When Kelly went digging into the social media profiles of the rally organizers, none of them had obvious ties to the extremist, often white nationalist, groups that commonly host far-right rallies. They were mostly women and almost all of them had side hustles selling multilevel marketing products.
“When your job is sitting on social media and posting all day … oh my gosh, so many more people are going to be radicalized by something,” Kelly said.
A Buzzfeed News investigation last year found a number of popular mom influencers began transitioning their content from design inspo and parenting tips to full-on QAnon conspiracies. Radicalization is happening faster than ever with social media, sometimes within weeks of first exposure. Like with any cult, however, people rarely sign on immediately to the group’s most extreme ideas. Often, they’re exposed first to “soft” QAnon theories, like save the children.

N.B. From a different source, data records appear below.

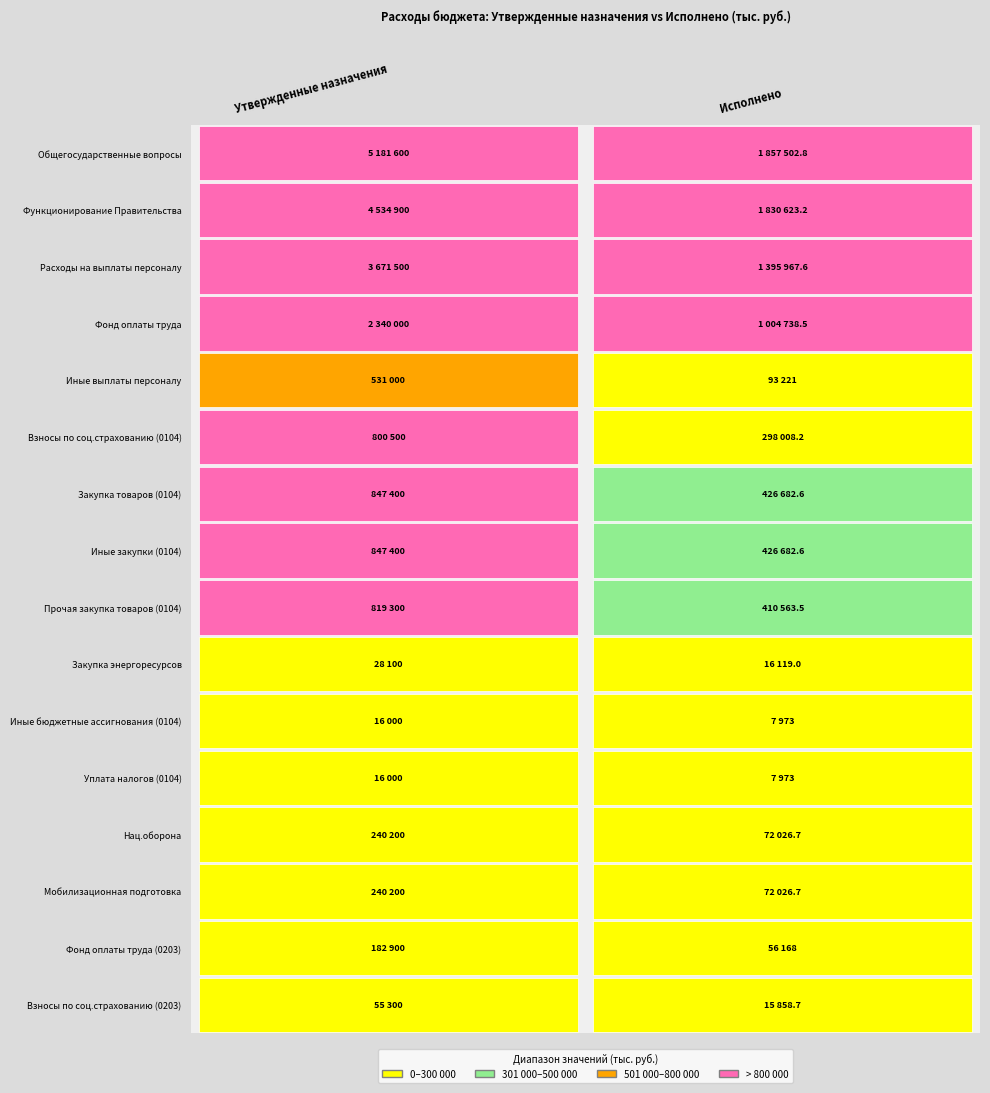

How many data points in Уплата налогов (0104) are less than 16000?

1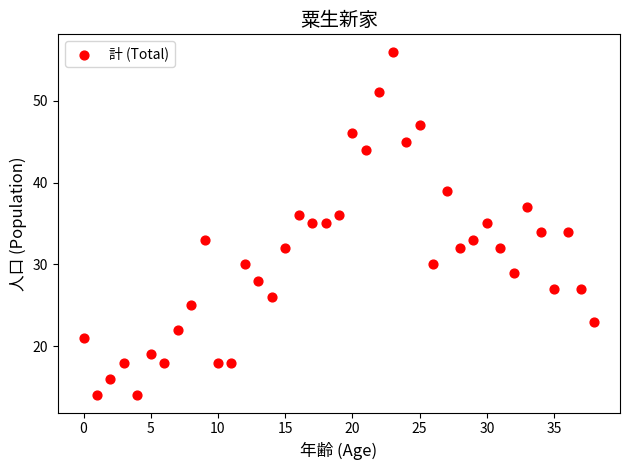

What is the range of Y values (max minus min)?

42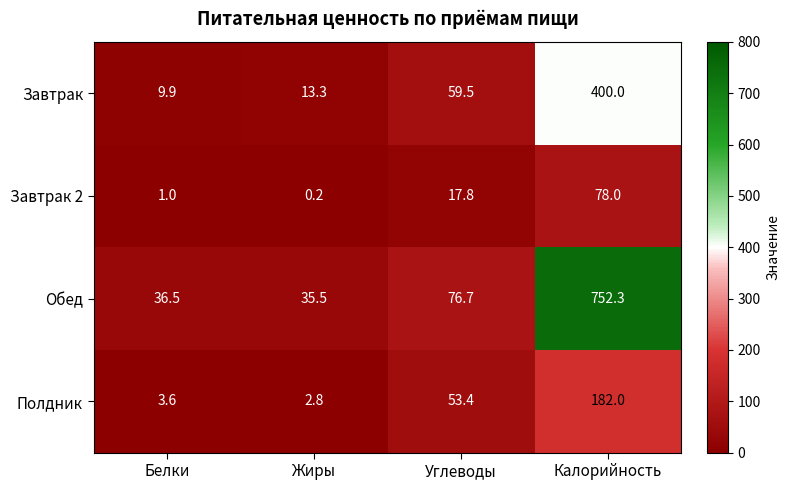

Reading left to right, what are all the values shown in this chart?

Завтрак: 9.9	13.3	59.5	400.0
Завтрак 2: 1.0	0.2	17.8	78.0
Обед: 36.5	35.5	76.7	752.3
Полдник: 3.6	2.8	53.4	182.0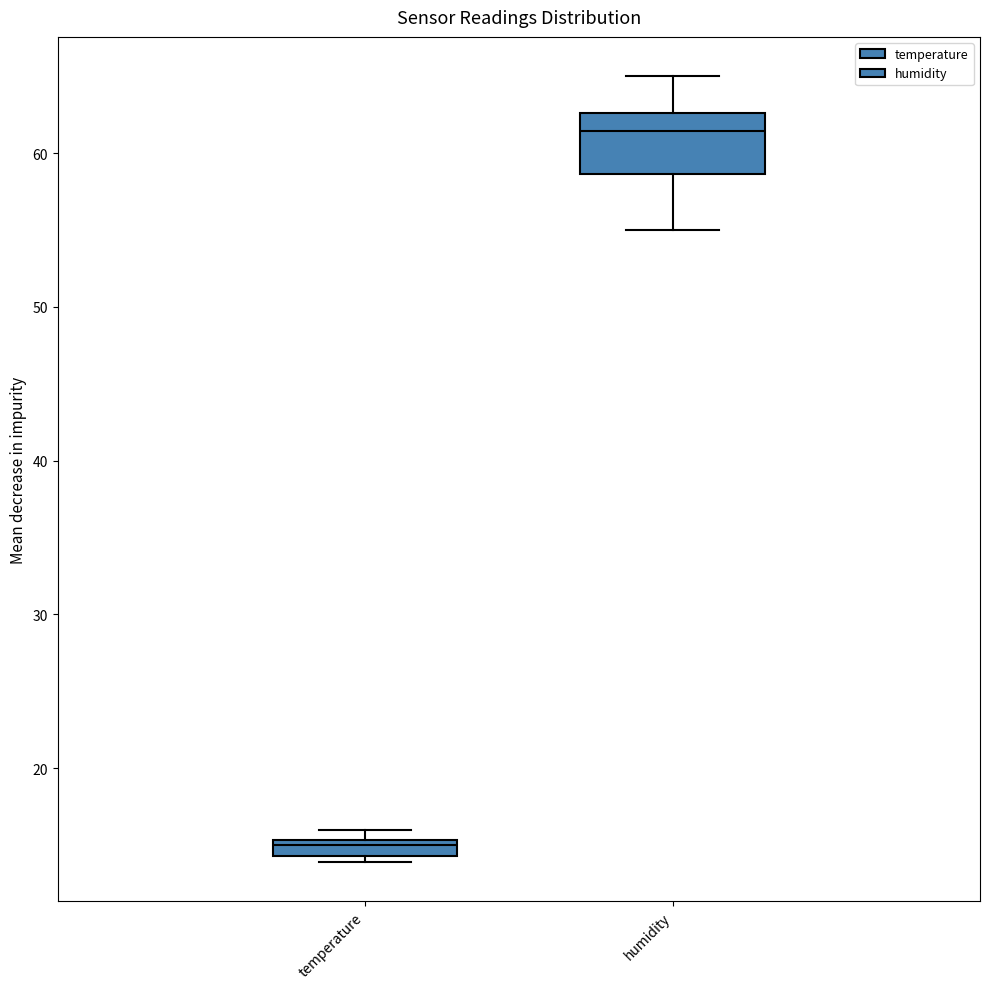

Which box's median line is the highest?

humidity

Q evangelists use real-world examples, like that of powerful sex trafficker Jeffrey Epstein, to point to documented child abuse. From there, they begin introducing more and more outrageous stories, some rooted in kernels of reality and others completely divorced from it. Once a person begins to question their accepted worldview — and decides mainstream narratives can’t be trusted — they become more susceptible to increasingly outlandish, baseless claims. (And for those who think this is an unprecedented level of mass delusion, look back at the 1980s Satanic Panic for examples of people who went to jail because of the hysteria around “satanism.”)
Even Facebook apparently knows its groups are creating a massive problem. A recent Wall Street Journal story reported that Facebook data scientists found 70% of its 100 most popular civic groups in the U.S. were “non-recommendable.” Common reasons were “calls to violence,” bullying and harassment and proliferating misinformation.

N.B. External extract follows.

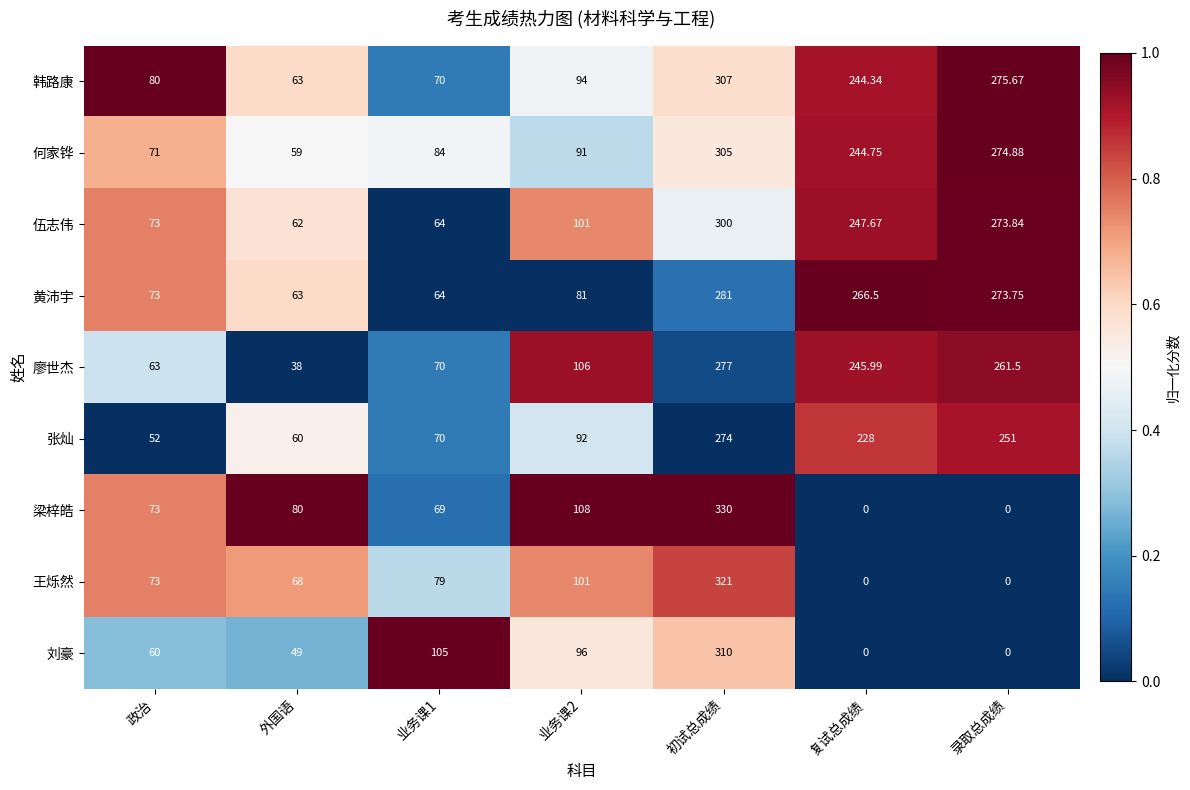

Which series changed the most between 政治 and 外国语?

廖世杰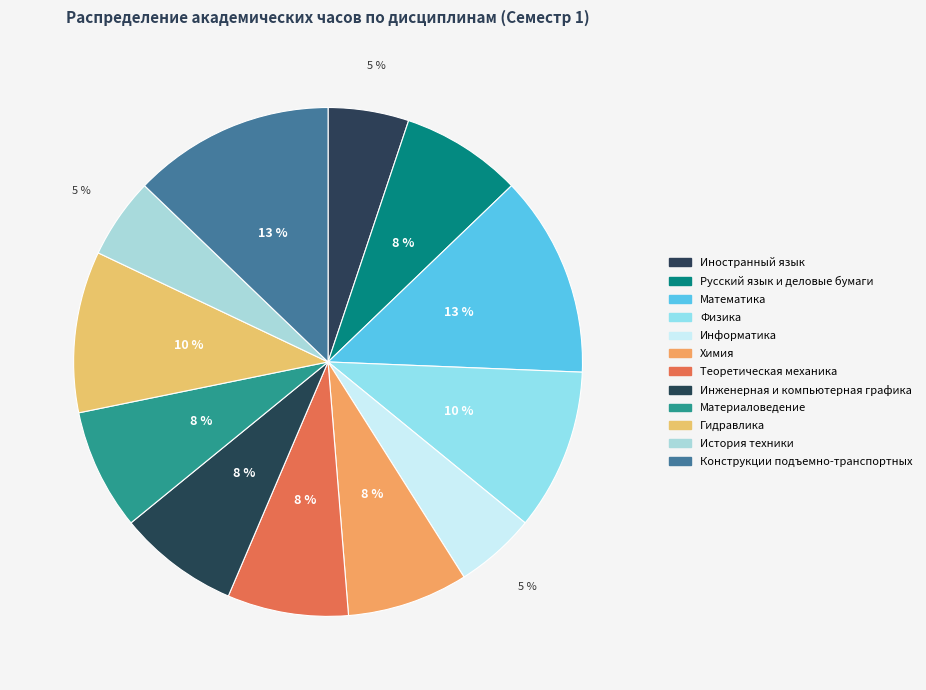

Is it true that Русский язык и деловые бумаги is 1% of the pie?

False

“Social media has this amazing self-siloing effect,” Kelly said. “Quite often what will happen in these groups is one admin or moderator will say, ‘It’s getting weird,’ and then they will make their own group. It also creates a self-radicalizing echo chamber in a way. You’ve taken away anyone who might push back against that.”
Kelly noticed that whenever she joins a Facebook parenting group, she gets dozens of friend requests from its members. She suspects online far-right researchers are often seeing just the tip of the iceberg, and that much of the intense, rapid radicalization happens in private messages, especially as social media companies crack down on QAnon content in their public spaces.
“Because they lost their platform and their footprint — at least their organizing engine — we’re beginning to see this shift to peer-to-peer channels,” said Angelo Carusone, president of Media Matters for America, a left-leaning watchdog organization that studies conservative media.
While some QAnon believers who staked their worldview on Trump winning a second term are experiencing moments of doubt, the believers who are obsessed with fantasies of rampant, secret child sex trafficking have gone on relatively unfazed. They’re also spreading QAnon internationally, because their brand of conspiracy theory is less reliant on the machinations of an American president. It’s possible “save the children” may even become its own standalone subsect of QAnon, reliant not on messages from their anonymous information source but self-sustained with an endless stream of online fear-mongering among parenting groups and mom influencers.
“They’re incredibly useful for recruitment. It’s often men who make headlines because they kill someone or rise to a position of political prominence. But women are always there,” Kelly said.
“QAnon’s cleverness has been not to prescribe along gender lines, which has opened themselves up to the biggest pool of people. And you can have these women front and foremost.”